We say this in the context of an OECD report that projects that aid will increase at about 1 per cent a year compared with a 13 per cent annual growth rate in the past three years. We should therefore be concerned that additional aid to low-income countries is likely very soon to be outpaced by population increases. Fifteen DAC members that are EU countries are promising a collective target of 0.7 per cent in 2015. One of them is the United Kingdom. Will the Minister confirm that the Government are absolutely sure that the 0.7 per cent target will be reached by the UK by 2015? Does the Minister agree that in the current circumstances innovative sources of financing development must be found? Will the Government support calls for increased taxation of the UK’s financial sector, which according to the Institute for Public Policy Research could raise an extra £20 billion of revenue every year? The revenue that accrues could be used to tackle poverty at home and abroad and to meet the effects of climate change. This so-called Robin Hood tax has widespread support. The European Parliament recently adopted a position backing the idea of a tax that ensures that financial services make a contribution to the cost of recovery from the banking crisis. Global agreement on such a tax would be best, but the UK’s stamp duty demonstrates that it is possible to introduce a successful, well designed financial transaction tax without undermining competitiveness. According to experts, a levy, even at the very low level proposed, is expected to raise funds that can contribute to global collective goods, especially green technology and development aid.
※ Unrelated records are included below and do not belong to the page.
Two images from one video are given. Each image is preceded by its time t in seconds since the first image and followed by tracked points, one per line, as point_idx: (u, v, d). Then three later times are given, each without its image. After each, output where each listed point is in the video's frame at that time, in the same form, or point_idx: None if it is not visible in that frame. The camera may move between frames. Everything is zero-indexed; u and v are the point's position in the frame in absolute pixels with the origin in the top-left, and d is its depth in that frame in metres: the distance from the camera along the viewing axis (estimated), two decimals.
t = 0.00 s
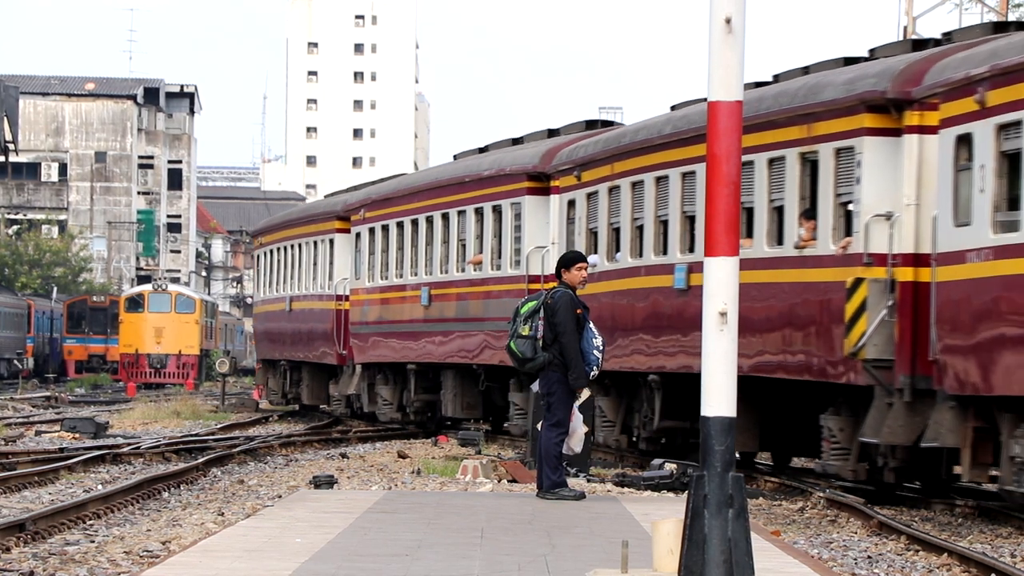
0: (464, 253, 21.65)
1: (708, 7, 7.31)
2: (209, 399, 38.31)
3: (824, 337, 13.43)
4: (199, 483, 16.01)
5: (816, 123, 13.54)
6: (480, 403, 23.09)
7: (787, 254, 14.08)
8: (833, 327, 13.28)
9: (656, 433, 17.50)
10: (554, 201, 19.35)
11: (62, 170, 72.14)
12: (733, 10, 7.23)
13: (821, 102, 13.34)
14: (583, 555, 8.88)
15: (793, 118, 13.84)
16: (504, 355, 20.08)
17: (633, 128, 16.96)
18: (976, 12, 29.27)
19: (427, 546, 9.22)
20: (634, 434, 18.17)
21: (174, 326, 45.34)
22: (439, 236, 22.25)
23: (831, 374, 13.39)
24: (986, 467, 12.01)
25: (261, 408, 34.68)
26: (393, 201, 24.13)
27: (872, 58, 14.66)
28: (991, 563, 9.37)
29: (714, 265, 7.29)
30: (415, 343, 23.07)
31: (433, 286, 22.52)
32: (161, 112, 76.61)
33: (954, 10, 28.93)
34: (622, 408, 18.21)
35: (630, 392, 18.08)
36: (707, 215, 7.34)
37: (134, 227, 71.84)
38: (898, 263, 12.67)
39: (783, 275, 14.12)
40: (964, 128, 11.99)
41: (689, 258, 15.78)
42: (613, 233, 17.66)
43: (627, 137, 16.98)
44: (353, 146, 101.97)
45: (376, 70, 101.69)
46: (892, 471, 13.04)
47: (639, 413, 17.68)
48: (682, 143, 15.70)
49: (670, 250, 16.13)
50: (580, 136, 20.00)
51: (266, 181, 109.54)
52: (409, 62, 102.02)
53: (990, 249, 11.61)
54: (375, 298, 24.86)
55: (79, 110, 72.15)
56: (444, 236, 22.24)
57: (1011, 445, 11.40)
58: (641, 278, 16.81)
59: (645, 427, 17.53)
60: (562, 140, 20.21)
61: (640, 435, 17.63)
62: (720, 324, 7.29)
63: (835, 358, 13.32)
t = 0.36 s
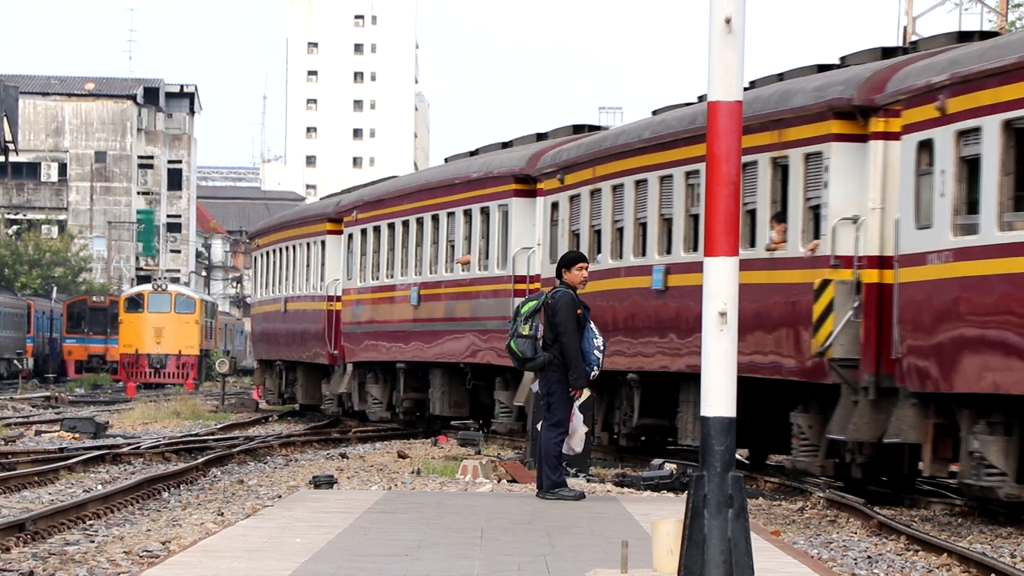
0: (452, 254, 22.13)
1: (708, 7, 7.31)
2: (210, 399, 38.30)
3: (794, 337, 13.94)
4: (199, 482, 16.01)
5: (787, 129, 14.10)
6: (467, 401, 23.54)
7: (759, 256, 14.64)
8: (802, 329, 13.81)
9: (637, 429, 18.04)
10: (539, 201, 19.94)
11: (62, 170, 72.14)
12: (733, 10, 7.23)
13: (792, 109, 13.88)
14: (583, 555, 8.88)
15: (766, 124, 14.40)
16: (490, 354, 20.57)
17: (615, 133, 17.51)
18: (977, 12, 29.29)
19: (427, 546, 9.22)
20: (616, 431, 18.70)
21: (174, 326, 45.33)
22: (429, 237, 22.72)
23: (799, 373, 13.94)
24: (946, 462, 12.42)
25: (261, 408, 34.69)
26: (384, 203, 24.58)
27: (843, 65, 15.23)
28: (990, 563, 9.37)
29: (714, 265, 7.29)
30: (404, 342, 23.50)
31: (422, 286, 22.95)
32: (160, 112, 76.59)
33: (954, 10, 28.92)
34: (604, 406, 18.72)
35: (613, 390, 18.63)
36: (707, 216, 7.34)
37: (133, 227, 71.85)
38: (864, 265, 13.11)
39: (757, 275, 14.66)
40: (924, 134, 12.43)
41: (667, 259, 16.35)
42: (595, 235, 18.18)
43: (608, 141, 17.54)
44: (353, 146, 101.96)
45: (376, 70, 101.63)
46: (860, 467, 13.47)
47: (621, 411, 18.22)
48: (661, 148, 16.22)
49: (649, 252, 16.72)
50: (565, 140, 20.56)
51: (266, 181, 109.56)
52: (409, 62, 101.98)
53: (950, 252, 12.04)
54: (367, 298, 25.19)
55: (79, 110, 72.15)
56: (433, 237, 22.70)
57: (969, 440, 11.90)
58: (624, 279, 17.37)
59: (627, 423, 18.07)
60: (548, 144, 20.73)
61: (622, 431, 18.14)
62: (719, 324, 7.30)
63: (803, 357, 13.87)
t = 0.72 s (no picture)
0: (440, 255, 22.28)
1: (708, 8, 7.32)
2: (210, 400, 38.32)
3: (766, 337, 14.32)
4: (198, 482, 16.01)
5: (758, 134, 14.46)
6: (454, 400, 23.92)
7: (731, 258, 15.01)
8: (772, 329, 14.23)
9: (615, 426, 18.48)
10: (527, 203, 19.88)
11: (62, 171, 72.16)
12: (732, 10, 7.23)
13: (761, 116, 14.24)
14: (581, 555, 8.87)
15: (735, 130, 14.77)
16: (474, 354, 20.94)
17: (594, 136, 17.82)
18: (976, 12, 29.30)
19: (427, 546, 9.23)
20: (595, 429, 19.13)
21: (174, 327, 45.32)
22: (417, 239, 22.86)
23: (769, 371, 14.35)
24: (908, 456, 12.88)
25: (261, 408, 34.69)
26: (374, 205, 24.81)
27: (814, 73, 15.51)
28: (989, 564, 9.37)
29: (714, 265, 7.29)
30: (392, 342, 23.83)
31: (410, 286, 23.21)
32: (160, 112, 76.61)
33: (954, 10, 28.87)
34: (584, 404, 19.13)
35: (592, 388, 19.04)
36: (706, 216, 7.35)
37: (133, 227, 71.89)
38: (831, 268, 13.56)
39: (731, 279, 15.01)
40: (886, 139, 12.83)
41: (645, 261, 16.70)
42: (576, 237, 18.39)
43: (588, 145, 17.84)
44: (353, 146, 101.94)
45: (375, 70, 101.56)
46: (828, 463, 14.01)
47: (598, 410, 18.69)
48: (641, 152, 16.48)
49: (626, 254, 17.06)
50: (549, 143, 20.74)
51: (266, 181, 109.57)
52: (409, 63, 101.92)
53: (912, 253, 12.44)
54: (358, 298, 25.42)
55: (78, 111, 72.17)
56: (421, 238, 22.83)
57: (929, 435, 12.35)
58: (604, 280, 17.69)
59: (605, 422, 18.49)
60: (530, 147, 20.96)
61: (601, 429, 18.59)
62: (718, 324, 7.30)
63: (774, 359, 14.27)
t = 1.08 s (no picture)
0: (426, 256, 22.82)
1: (708, 8, 7.31)
2: (210, 400, 38.33)
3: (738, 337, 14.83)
4: (198, 483, 16.00)
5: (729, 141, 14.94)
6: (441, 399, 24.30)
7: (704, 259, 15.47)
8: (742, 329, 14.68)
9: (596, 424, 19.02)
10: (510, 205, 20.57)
11: (62, 171, 72.16)
12: (732, 11, 7.23)
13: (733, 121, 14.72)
14: (581, 556, 8.85)
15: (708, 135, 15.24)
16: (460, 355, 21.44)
17: (576, 141, 18.39)
18: (977, 12, 29.29)
19: (427, 546, 9.24)
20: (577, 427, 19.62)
21: (174, 327, 45.32)
22: (404, 241, 23.39)
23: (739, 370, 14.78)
24: (872, 453, 13.31)
25: (260, 408, 34.72)
26: (363, 208, 25.29)
27: (785, 80, 16.10)
28: (989, 564, 9.36)
29: (714, 265, 7.29)
30: (380, 342, 24.27)
31: (398, 287, 23.77)
32: (160, 112, 76.66)
33: (954, 10, 28.86)
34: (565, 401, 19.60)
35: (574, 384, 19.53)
36: (706, 216, 7.34)
37: (133, 227, 71.92)
38: (801, 271, 14.07)
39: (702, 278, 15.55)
40: (852, 145, 13.29)
41: (623, 263, 17.26)
42: (558, 239, 18.94)
43: (569, 149, 18.43)
44: (353, 147, 101.96)
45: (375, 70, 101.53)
46: (800, 461, 14.35)
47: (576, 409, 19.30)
48: (620, 155, 17.07)
49: (606, 255, 17.61)
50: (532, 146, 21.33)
51: (265, 181, 109.58)
52: (409, 63, 101.91)
53: (876, 255, 12.90)
54: (347, 299, 25.86)
55: (78, 111, 72.18)
56: (409, 240, 23.37)
57: (892, 433, 12.79)
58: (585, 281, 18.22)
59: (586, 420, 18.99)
60: (514, 151, 21.54)
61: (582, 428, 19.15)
62: (718, 324, 7.29)
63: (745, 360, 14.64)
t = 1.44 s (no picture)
0: (412, 258, 23.09)
1: (708, 8, 7.31)
2: (209, 400, 38.33)
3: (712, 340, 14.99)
4: (198, 483, 16.00)
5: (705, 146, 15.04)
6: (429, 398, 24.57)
7: (682, 262, 15.64)
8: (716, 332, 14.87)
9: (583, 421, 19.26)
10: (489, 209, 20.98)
11: (62, 171, 72.15)
12: (733, 10, 7.23)
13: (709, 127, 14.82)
14: (581, 556, 8.84)
15: (687, 141, 15.35)
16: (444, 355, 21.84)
17: (558, 145, 18.60)
18: (976, 12, 29.28)
19: (427, 546, 9.23)
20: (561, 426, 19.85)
21: (174, 327, 45.32)
22: (391, 243, 23.67)
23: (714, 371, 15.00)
24: (839, 451, 13.62)
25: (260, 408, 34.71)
26: (350, 210, 25.57)
27: (761, 85, 16.20)
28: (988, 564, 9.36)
29: (714, 265, 7.29)
30: (367, 341, 24.57)
31: (385, 289, 24.03)
32: (159, 112, 76.71)
33: (953, 10, 28.85)
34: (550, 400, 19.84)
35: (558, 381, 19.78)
36: (706, 216, 7.34)
37: (132, 227, 71.94)
38: (773, 273, 14.26)
39: (679, 281, 15.69)
40: (819, 152, 13.54)
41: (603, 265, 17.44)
42: (541, 241, 19.15)
43: (551, 153, 18.64)
44: (353, 146, 101.98)
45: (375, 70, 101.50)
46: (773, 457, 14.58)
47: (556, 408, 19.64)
48: (600, 159, 17.26)
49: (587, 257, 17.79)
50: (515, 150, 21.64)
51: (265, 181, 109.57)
52: (409, 63, 101.91)
53: (842, 259, 13.18)
54: (337, 301, 26.13)
55: (78, 111, 72.18)
56: (394, 242, 23.65)
57: (858, 431, 13.14)
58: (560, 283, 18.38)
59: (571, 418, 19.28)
60: (497, 155, 21.83)
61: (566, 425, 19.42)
62: (718, 324, 7.29)
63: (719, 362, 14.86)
Would the Minister care to comment on whether it is likely that the UK will support the view of Chancellor Merkel and President Sarkozy that now is the time to move forward on the financial transaction tax?

May I also ask whether the UK will join members of the G20 that urge greater control of food speculation? Does the Minister agree that the activities of commodity investors and hedge fund managers have exacerbated the increases in food prices that we have seen and the resulting hunger and increased poverty?

I shall finally make one small point. Many Members of this House have spoken of making poverty history. There are things that we can do. New sources of finance are one of them, and hope I have made a case for them. What we have to do is to make sure that we make poverty history and not our future.